21. A method in accordance with claim 16 wherein:

the electrically insulative magnetron chamber wall comprises a ceramic dome.

22. A method in accordance with claim 17 wherein:

the electrically insulative magnetron chamber wall comprises a ceramic dome.

23. A method in accordance with claim 18 wherein:

the electrically insulative magnetron chamber wall comprises a ceramic dome.

24. A method in accordance with claim 19 wherein:

the electrically insulative magnetron chamber wall comprises a ceramic dome.

25. A method in accordance with claim 20 wherein:

the electrically insulative magnetron chamber wall comprises a ceramic dome.

26. A method in accordance with claim 19 wherein:

the closed conductive wall is substantially equal in length to one quarter of a wavelength of the undesired harmonic.

27. A method in accordance with claim 20 wherein:

the closed conductive wall is substantially equal in length to one quarter of a wavelength of the undesired harmonic.

28. A method in accordance with claim 24 wherein:

the closed conductive wall is substantially equal in length to one quarter of a wavelength of the undesired harmonic.

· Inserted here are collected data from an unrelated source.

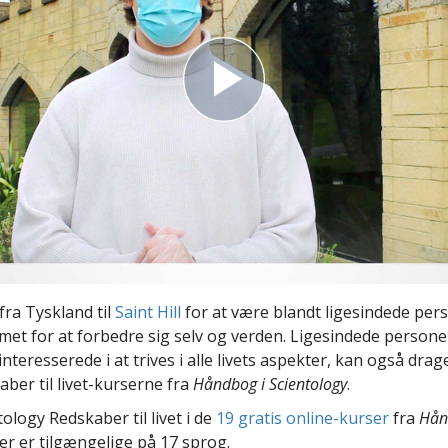
Scientology Kirkens Frivillige
 –
Hjælpere
fra Tyskland til
Saint Hill
for at være blandt ligesindede per
et for at forbedre sig selv og verden. Ligesindede person
 interesserede i at trives i alle livets aspekter, kan også drag
ber til livet
-kurserne fra
Håndbog i Scientology
.
ology Redskaber til livet i de
19 gratis online-kurser
fra
Hån
der er tilgængelige på 17 sprog.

29. A magnetron comprising:

an anode cylinder;

a cathode disposed within the anode cylinder;

a plurality of vanes extending inward from the anode cylinder so as to form a plurality of resonant cavities;

an electrically insulative magnetron chamber wall coupled to the anode;

an antenna, coupled to at least one of the vanes, located within an evacuated chamber of the magnetron which provides an output of microwaves passing through the electrically insulative magnetron chamber wall when the magnetron is operating; and

at least one baffle disposed in lines of sight between the cathode and the electrically insulative magnetron chamber wall including substantially all of a periphery and a top of the electrically insulative magnetron chamber wall through which the microwaves pass with metallic material emitted from the cathode being deposited on the at least one baffle instead of on the electrically insulative magnetron chamber wall.

30. A method of operation of a magnetron including an anode cylinder, a cathode disposed within the anode cylinder, a plurality of vanes extending radially inside the anode which form a plurality of resonant cavities, an electrically insulative magnetron chamber wall coupled to the anode and an antenna coupled to at least one of the vanes located within an evacuated chamber of the magnetron which provides an output of microwaves passing through the electrically insulative magnetron chamber wall when the magnetron is operating comprising:

providing at least one baffle disposed in lines of sight between the cathode and the electrically insulative magnetron chamber wall including substantially all of a periphery and a top of the electrically insulative magnetron chamber wall through which the microwaves pass; and

activating the magnetron to produce an output of microwaves through the electrically insulative magnetron chamber wall with material being emitted from the cathode during the output of microwaves being deposited on the at least one baffle instead of on the electrically insulative magnetron chamber wall.